Talvez seja por isso que, mesmo durante revoluções ou mudanças profundas de regime, o chamado poder judicial raramente seja desmantelado. Os revolucionários sabem que os tribunais continuarão a ser necessários para aplicar as novas leis. Muda a legislação, mudam os objetivos políticos, mas a máquina judicial permanece praticamente intacta.
O mesmo juiz que ontem aplicava a lei de um regime aplicará amanhã a lei do regime seguinte. Não porque tenha mudado de convicções, mas porque a sua missão institucional é precisamente essa. O que muda é o enquadramento legal e político em que decide.
Em Portugal, depois do 25 de Abril, todos os juízes que integraram os tribunais plenários entre 1945 e 1974 mantiveram os seus lugares na magistratura comum e continuaram, em regra, a progredir na carreira. Muitos chegaram ao Supremo Tribunal de Justiça.

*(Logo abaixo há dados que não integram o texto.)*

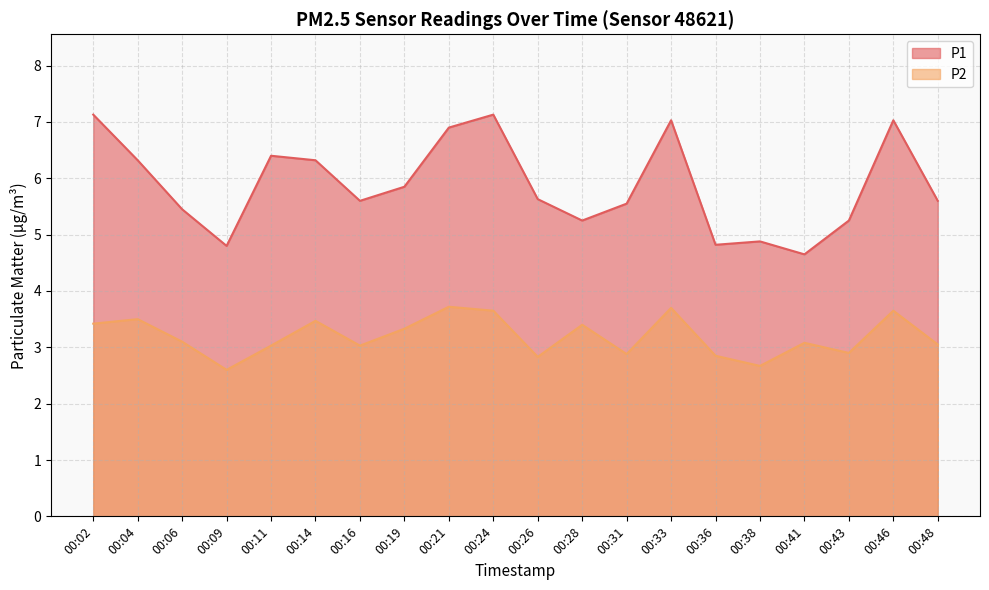

At which label does P1 first exceed 5?

00:02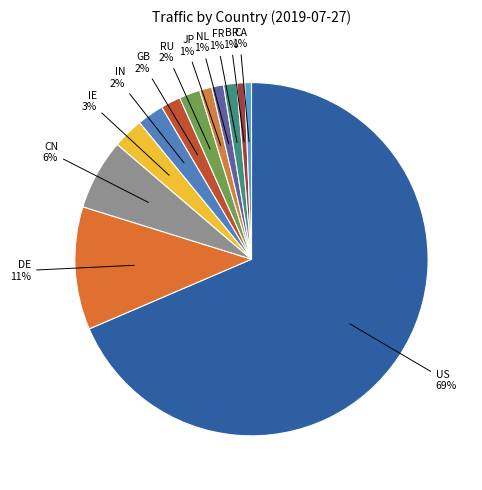

How many slices are in this pie chart?

12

Os novos detentores do poder nunca hostilizaram os chamados “fascistas de toga”, magistrados que validaram confissões obtidas sob tortura pela PIDE/DGS ou sustentaram acusações politicamente fabricadas. A transição democrática no poder judicial fez-se sob o argumento da “preservação da independência dos tribunais” e da continuidade das instituições.
Este passado recente ajuda a compreender que a independência judicial não significa independência perante a ordem jurídica vigente. Os tribunais funcionam dentro de um sistema construído pelo poder político e destinado, antes de mais, a assegurar a sua continuidade. Às vezes, parecem servir para derrubar adversários políticos, conforme temos visto também.
Quando hoje olhamos para os tribunais, convém não esquecer esta realidade. Lá dentro existe uma lógica institucional onde os direitos individuais podem tornar-se secundários sempre que entram em colisão com aquilo a que se chama “interesse do Estado”. E esse conceito, tantas vezes apresentado como neutro, pode corresponder apenas aos interesses conjunturais de quem exerce o poder político. Governo e Estado não são a mesma coisa. Mas, demasiadas vezes, os interesses particulares e as portas giratórias valem mais que tudo.